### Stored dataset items
________________________________________
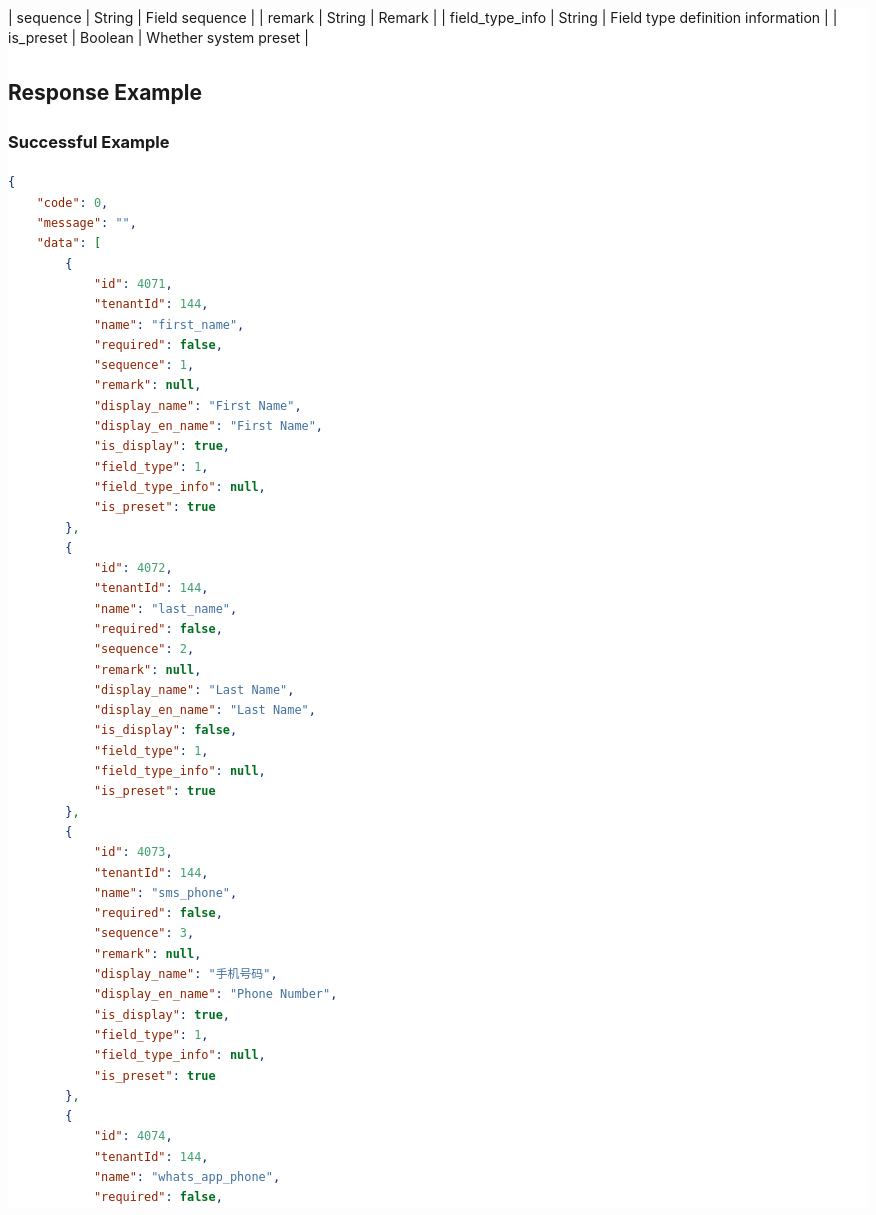 | sequence         | String  | Field sequence  |
| remark           | String  | Remark          |
| field_type_info  | String  | Field type definition information |
| is_preset        | Boolean | Whether system preset |

## Response Example

### Successful Example
```json
{
    "code": 0,
    "message": "",
    "data": [
        {
            "id": 4071,
            "tenantId": 144,
            "name": "first_name",
            "required": false,
            "sequence": 1,
            "remark": null,
            "display_name": "First Name",
            "display_en_name": "First Name",
            "is_display": true,
            "field_type": 1,
            "field_type_info": null,
            "is_preset": true
        },
        {
            "id": 4072,
            "tenantId": 144,
            "name": "last_name",
            "required": false,
            "sequence": 2,
            "remark": null,
            "display_name": "Last Name",
            "display_en_name": "Last Name",
            "is_display": false,
            "field_type": 1,
            "field_type_info": null,
            "is_preset": true
        },
        {
            "id": 4073,
            "tenantId": 144,
            "name": "sms_phone",
            "required": false,
            "sequence": 3,
            "remark": null,
            "display_name": "手机号码",
            "display_en_name": "Phone Number",
            "is_display": true,
            "field_type": 1,
            "field_type_info": null,
            "is_preset": true
        },
        {
            "id": 4074,
            "tenantId": 144,
            "name": "whats_app_phone",
            "required": false,
```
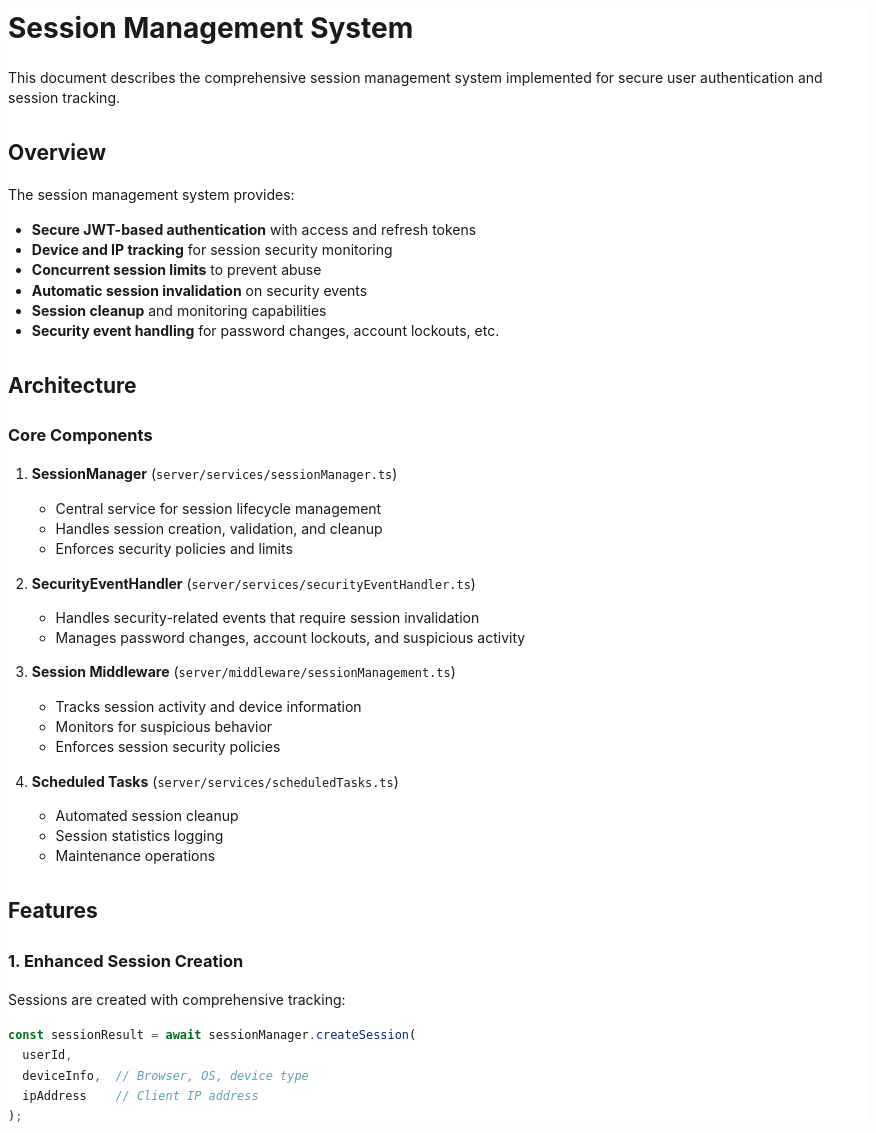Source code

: # Session Management System

This document describes the comprehensive session management system implemented for secure user authentication and session tracking.

## Overview

The session management system provides:

- **Secure JWT-based authentication** with access and refresh tokens
- **Device and IP tracking** for session security monitoring
- **Concurrent session limits** to prevent abuse
- **Automatic session invalidation** on security events
- **Session cleanup** and monitoring capabilities
- **Security event handling** for password changes, account lockouts, etc.

## Architecture

### Core Components

1. **SessionManager** (`server/services/sessionManager.ts`)
   - Central service for session lifecycle management
   - Handles session creation, validation, and cleanup
   - Enforces security policies and limits

2. **SecurityEventHandler** (`server/services/securityEventHandler.ts`)
   - Handles security-related events that require session invalidation
   - Manages password changes, account lockouts, and suspicious activity

3. **Session Middleware** (`server/middleware/sessionManagement.ts`)
   - Tracks session activity and device information
   - Monitors for suspicious behavior
   - Enforces session security policies

4. **Scheduled Tasks** (`server/services/scheduledTasks.ts`)
   - Automated session cleanup
   - Session statistics logging
   - Maintenance operations

## Features

### 1. Enhanced Session Creation

Sessions are created with comprehensive tracking:

```typescript
const sessionResult = await sessionManager.createSession(
  userId,
  deviceInfo,  // Browser, OS, device type
  ipAddress    // Client IP address
);
```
________________________________________
### Required action
Where an entry contains an image, skip the image and write out the rest exactly.

### Exercise response
 | sequence         | String  | Field sequence  |
| remark           | String  | Remark          |
| field_type_info  | String  | Field type definition information |
| is_preset        | Boolean | Whether system preset |

## Response Example

### Successful Example
```json
{
    "code": 0,
    "message": "",
    "data": [
        {
            "id": 4071,
            "tenantId": 144,
            "name": "first_name",
            "required": false,
            "sequence": 1,
            "remark": null,
            "display_name": "First Name",
            "display_en_name": "First Name",
            "is_display": true,
            "field_type": 1,
            "field_type_info": null,
            "is_preset": true
        },
        {
            "id": 4072,
            "tenantId": 144,
            "name": "last_name",
            "required": false,
            "sequence": 2,
            "remark": null,
            "display_name": "Last Name",
            "display_en_name": "Last Name",
            "is_display": false,
            "field_type": 1,
            "field_type_info": null,
            "is_preset": true
        },
        {
            "id": 4073,
            "tenantId": 144,
            "name": "sms_phone",
            "required": false,
            "sequence": 3,
            "remark": null,
            "display_name": "手机号码",
            "display_en_name": "Phone Number",
            "is_display": true,
            "field_type": 1,
            "field_type_info": null,
            "is_preset": true
        },
        {
            "id": 4074,
            "tenantId": 144,
            "name": "whats_app_phone",
            "required": false,
```
Source code

: # Session Management System

This document describes the comprehensive session management system implemented for secure user authentication and session tracking.

## Overview

The session management system provides:

- **Secure JWT-based authentication** with access and refresh tokens
- **Device and IP tracking** for session security monitoring
- **Concurrent session limits** to prevent abuse
- **Automatic session invalidation** on security events
- **Session cleanup** and monitoring capabilities
- **Security event handling** for password changes, account lockouts, etc.

## Architecture

### Core Components

1. **SessionManager** (`server/services/sessionManager.ts`)
   - Central service for session lifecycle management
   - Handles session creation, validation, and cleanup
   - Enforces security policies and limits

2. **SecurityEventHandler** (`server/services/securityEventHandler.ts`)
   - Handles security-related events that require session invalidation
   - Manages password changes, account lockouts, and suspicious activity

3. **Session Middleware** (`server/middleware/sessionManagement.ts`)
   - Tracks session activity and device information
   - Monitors for suspicious behavior
   - Enforces session security policies

4. **Scheduled Tasks** (`server/services/scheduledTasks.ts`)
   - Automated session cleanup
   - Session statistics logging
   - Maintenance operations

## Features

### 1. Enhanced Session Creation

Sessions are created with comprehensive tracking:

```typescript
const sessionResult = await sessionManager.createSession(
  userId,
  deviceInfo,  // Browser, OS, device type
  ipAddress    // Client IP address
);
```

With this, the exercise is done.